== Records to process ==
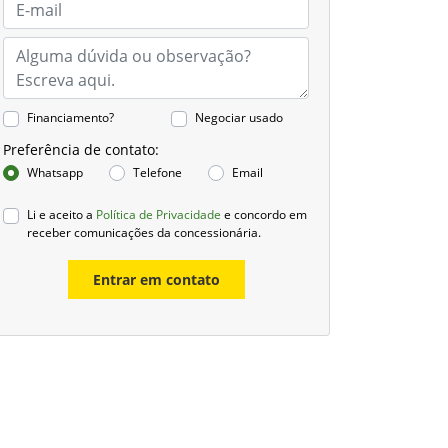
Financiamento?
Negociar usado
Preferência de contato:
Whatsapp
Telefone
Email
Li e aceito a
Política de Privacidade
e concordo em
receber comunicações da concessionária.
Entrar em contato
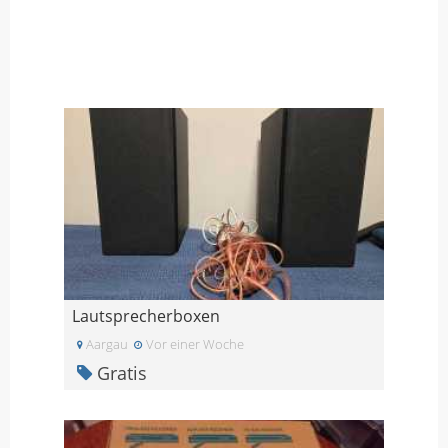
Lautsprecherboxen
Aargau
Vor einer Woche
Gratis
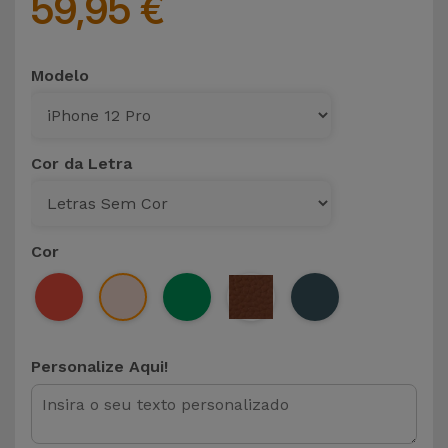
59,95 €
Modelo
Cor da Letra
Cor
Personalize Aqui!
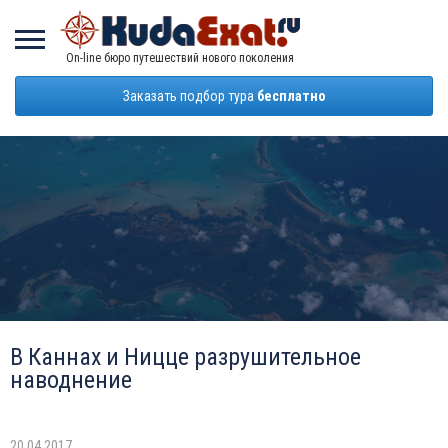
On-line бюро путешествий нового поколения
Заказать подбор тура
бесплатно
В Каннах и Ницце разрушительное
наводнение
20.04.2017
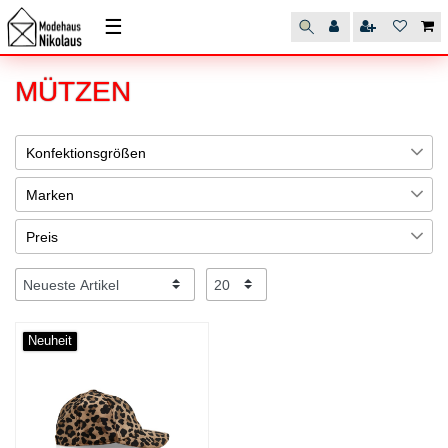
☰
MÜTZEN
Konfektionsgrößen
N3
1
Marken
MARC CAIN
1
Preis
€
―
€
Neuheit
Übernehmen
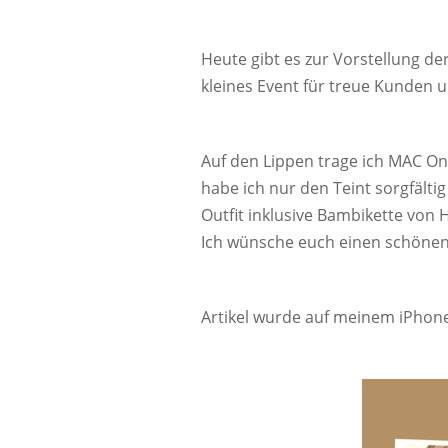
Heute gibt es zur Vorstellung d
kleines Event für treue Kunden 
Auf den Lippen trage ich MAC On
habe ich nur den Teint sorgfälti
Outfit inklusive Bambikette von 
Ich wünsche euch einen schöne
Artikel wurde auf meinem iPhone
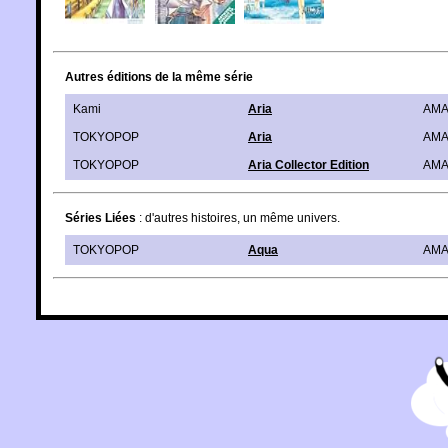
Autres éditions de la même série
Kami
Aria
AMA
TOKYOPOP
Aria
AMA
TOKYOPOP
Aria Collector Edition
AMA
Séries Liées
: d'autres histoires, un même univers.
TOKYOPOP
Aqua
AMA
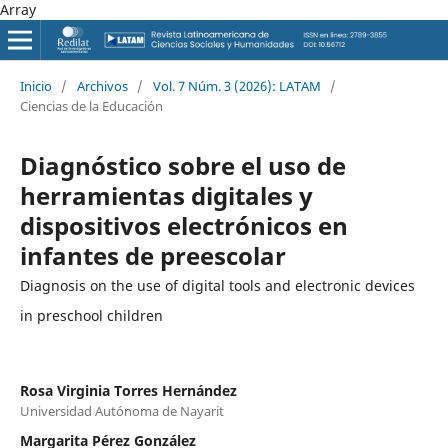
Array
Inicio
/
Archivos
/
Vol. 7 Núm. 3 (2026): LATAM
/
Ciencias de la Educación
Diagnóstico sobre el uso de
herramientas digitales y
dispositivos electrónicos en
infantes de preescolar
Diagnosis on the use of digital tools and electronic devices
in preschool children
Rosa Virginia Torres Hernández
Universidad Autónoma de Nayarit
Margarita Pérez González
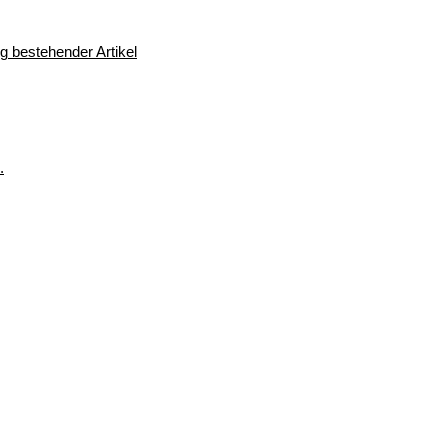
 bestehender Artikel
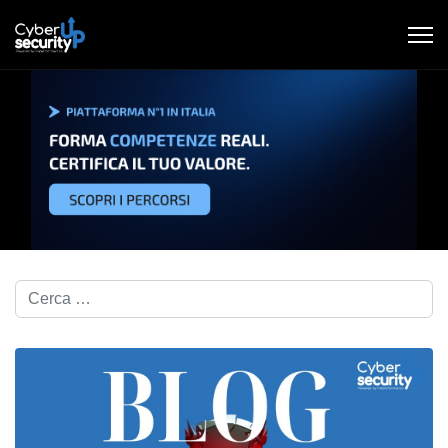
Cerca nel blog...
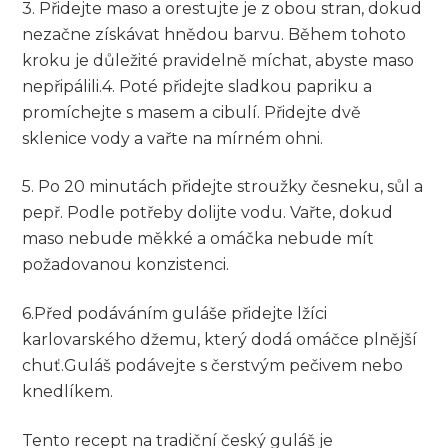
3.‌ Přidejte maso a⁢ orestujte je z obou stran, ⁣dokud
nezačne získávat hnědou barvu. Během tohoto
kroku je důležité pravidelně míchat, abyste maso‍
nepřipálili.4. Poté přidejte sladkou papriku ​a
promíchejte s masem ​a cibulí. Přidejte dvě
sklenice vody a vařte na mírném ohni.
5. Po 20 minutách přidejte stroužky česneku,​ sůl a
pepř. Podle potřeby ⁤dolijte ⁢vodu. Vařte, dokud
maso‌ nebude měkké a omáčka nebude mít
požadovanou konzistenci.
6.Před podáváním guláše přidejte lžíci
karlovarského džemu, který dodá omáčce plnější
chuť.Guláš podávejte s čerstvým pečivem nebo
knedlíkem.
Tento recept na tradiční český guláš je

== Work request ==
From the entries above, copy every line that holds the word "même".

== Answer to the exercise ==
Autres éditions de la même série
: d'autres histoires, un même univers.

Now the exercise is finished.